Janet M: I nominate Step on Crack by James Patterson for the best scenes. It’s the first in the Michael Bennett series. Between his family life and the very detailed plot line, it’s a page turner. Toss in few unexpected characters and you have comedy, drama, tragedy and mystery. You never know what the next chapter will bring.

The next best scenes are the plot setting sessions, the plan execution and the endings of any of the Sisterhood Series by Fern Michaels. Each time the girls exact justice is priceless. If you haven’t read one you need to. There aren’t deep intellectual works, but rather fluff for the brain. Like watching mindless entertainment on the boob tube.

One last one, of course it a Reacher scene. He’s adventures in Never Go Back, the events in helping Susan with her legal troubles and the ending.

I was looking forward to Night School, but now I am not so sure. But then again you didn’t care for Grisham’s Gray Mountain and I did.

I just want to add one thing. I love authors that challenge my vocabulary. Stuart Wood is good for that. Am reading Family Jewels and came across perspicacity. I had to look it up . Maybe I am just weird, but I love to be challenged with vocabulary. I grew up with the magazine Reader’s Digest (RD) and it was a family thing to do the Word Power quiz. Now it’s not as fun, since Mom is getting older. I can still get the RD quiz online, but I think dictionary.com is more fun with the word of the day and weekly quiz The RD quiz actually was what gave me the word to win the Oregon State spelling bee in 5th grade (1972 or 3) with appendicitis.

If you aren’t familiar, RD did a book club thing years ago with condensed books. Here is the online link to the current version. http://www.rd.com/culture/word-power-art/1/

Maybe for a future query ought to consider what author is the most demanding with vocabulary.

Phoenix: You’ve asked about our favorite scenes from books we’ve read. Mine is from “The Peaceable Kingdom,” by Jan de Hartog. It’s an old book, long since out of print, but can still sometimes be found in libraries or second-hand book stores. The first part of the book details the life of Margaret Fell, friend and companion of George Fox, who started the Quaker movement in the mid-seventeenth century. The scene to which I refer (and that gets me every time I read it), is Margaret Fell’s first foray into the prison system, hoping to help the children imprisoned there. Upon first seeing the appalling conditions in which the children live, Margaret runs to George Fox, demanding proof of how a loving God can allow such a thing. While I cannot quote the actual passage without breaking copyright laws, George, in essence, tells her to stop crying for proof of God’s love. How else does she think God manifests His love except through His people? It’s a powerful, powerful moment in the book, and one that moves me to tears every time I read it. “The Peaceable Kingdom” is a book I re-read every few years, and it never fails to move me in different ways, and to spiral me into a new understanding of God and His people.

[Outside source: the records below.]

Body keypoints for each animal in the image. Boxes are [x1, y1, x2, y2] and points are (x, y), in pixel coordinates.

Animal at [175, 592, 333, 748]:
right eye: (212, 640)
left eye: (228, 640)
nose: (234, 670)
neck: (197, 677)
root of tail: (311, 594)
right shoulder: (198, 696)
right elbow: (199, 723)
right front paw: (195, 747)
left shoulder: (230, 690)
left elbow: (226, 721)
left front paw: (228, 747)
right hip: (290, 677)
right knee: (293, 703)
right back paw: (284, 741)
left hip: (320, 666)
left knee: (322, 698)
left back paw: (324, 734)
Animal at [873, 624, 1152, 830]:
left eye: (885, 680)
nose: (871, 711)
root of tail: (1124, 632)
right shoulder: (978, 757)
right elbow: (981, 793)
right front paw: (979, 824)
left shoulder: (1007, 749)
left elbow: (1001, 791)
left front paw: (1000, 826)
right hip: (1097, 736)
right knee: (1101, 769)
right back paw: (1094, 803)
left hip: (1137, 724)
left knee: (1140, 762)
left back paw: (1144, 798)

ANd finally from the author Mary Beth Magee:

With my wishes for a great year in 2017 for you and your work!

A Writer’s Christmas List

I’ve been good this year, I promise, so I’m sending you this note.

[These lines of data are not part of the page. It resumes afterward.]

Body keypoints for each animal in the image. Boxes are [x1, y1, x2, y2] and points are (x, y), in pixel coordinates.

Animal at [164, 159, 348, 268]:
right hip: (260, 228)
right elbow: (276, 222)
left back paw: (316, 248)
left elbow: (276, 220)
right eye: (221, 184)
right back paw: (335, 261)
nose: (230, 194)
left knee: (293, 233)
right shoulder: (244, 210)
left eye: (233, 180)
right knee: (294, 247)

Santa, dear, please pay attention to these simple lines I wrote.

First, a fresh idea or two for novels I can write with ease.

Lay the plan out clearly for me, with killer plot twist, if you please.

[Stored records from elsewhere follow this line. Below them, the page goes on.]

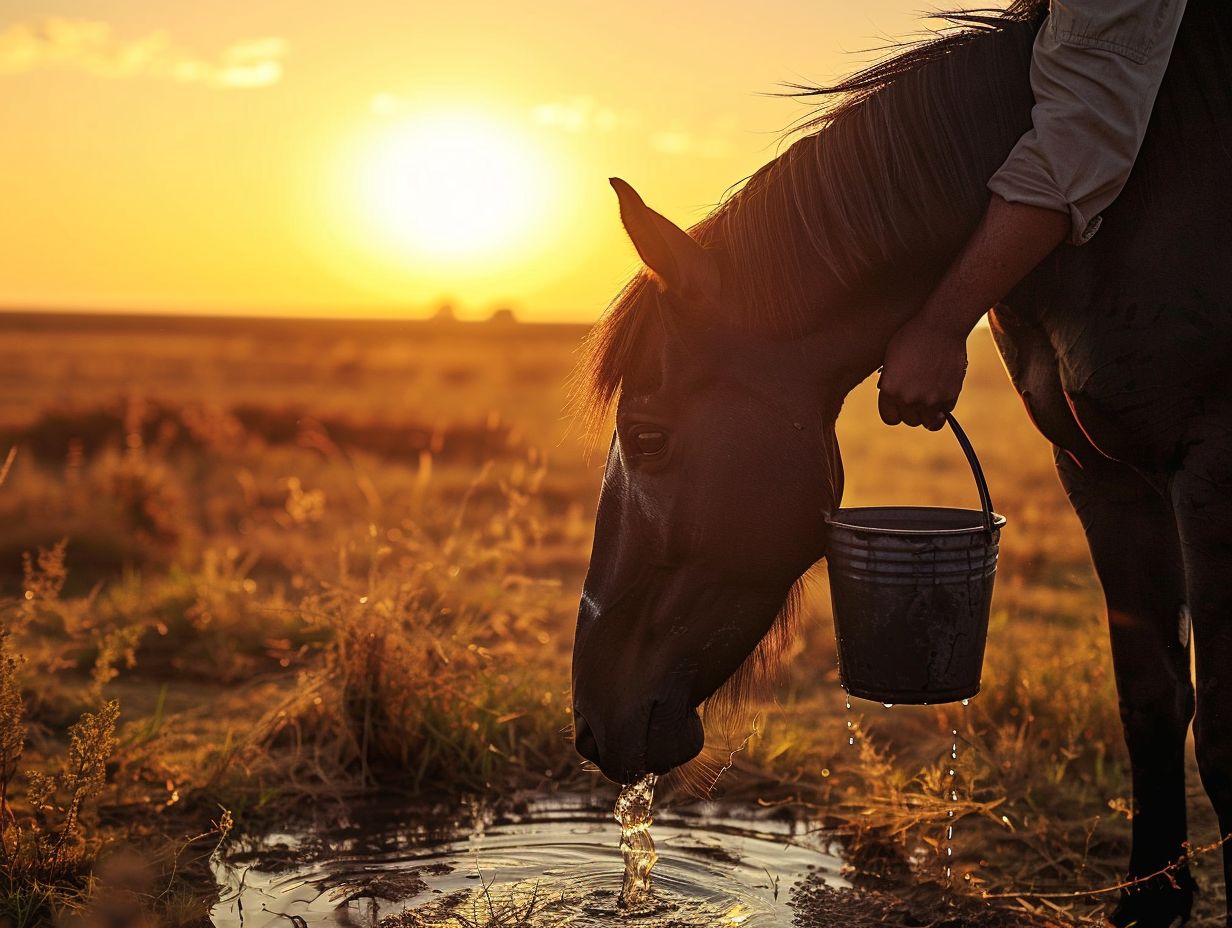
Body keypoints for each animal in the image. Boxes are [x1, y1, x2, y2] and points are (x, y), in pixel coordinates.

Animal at [571, 1, 1232, 921]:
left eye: (649, 438)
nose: (591, 723)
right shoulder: (1101, 475)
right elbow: (1152, 697)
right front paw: (1150, 903)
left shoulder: (1210, 473)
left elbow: (1230, 742)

Cover art to catch the eye of every reader in the land,

Tempting copy for back cover once it’s in a buyer’s hand.

Quotes from Patterson and Grafton, Iles and Grisham would be great.

I know they’d gladly write them for me if you’d could just get me through the gate.

Is there an agent for me, Santa, somewhere in your magic sack?

One who’ll get me to the people who can set the market tack

To steer my volume to the big time? Once on course, I know I’ll cruise

My way to writing stardom quickly. I’m a rocket, light my fuse!

Do you have a movie deal there, one with script approval, please?

I could write the screenplay, too, with lots of class, panache and ease.

A monster hit would be so nice, sir. New York Times bestseller list

Or USA Today – I’m easy. I’d just like to pump my fist

In a victory salute. One more thing, dear Santa. Look,

Could you please give me a schedule with time for me to write the book?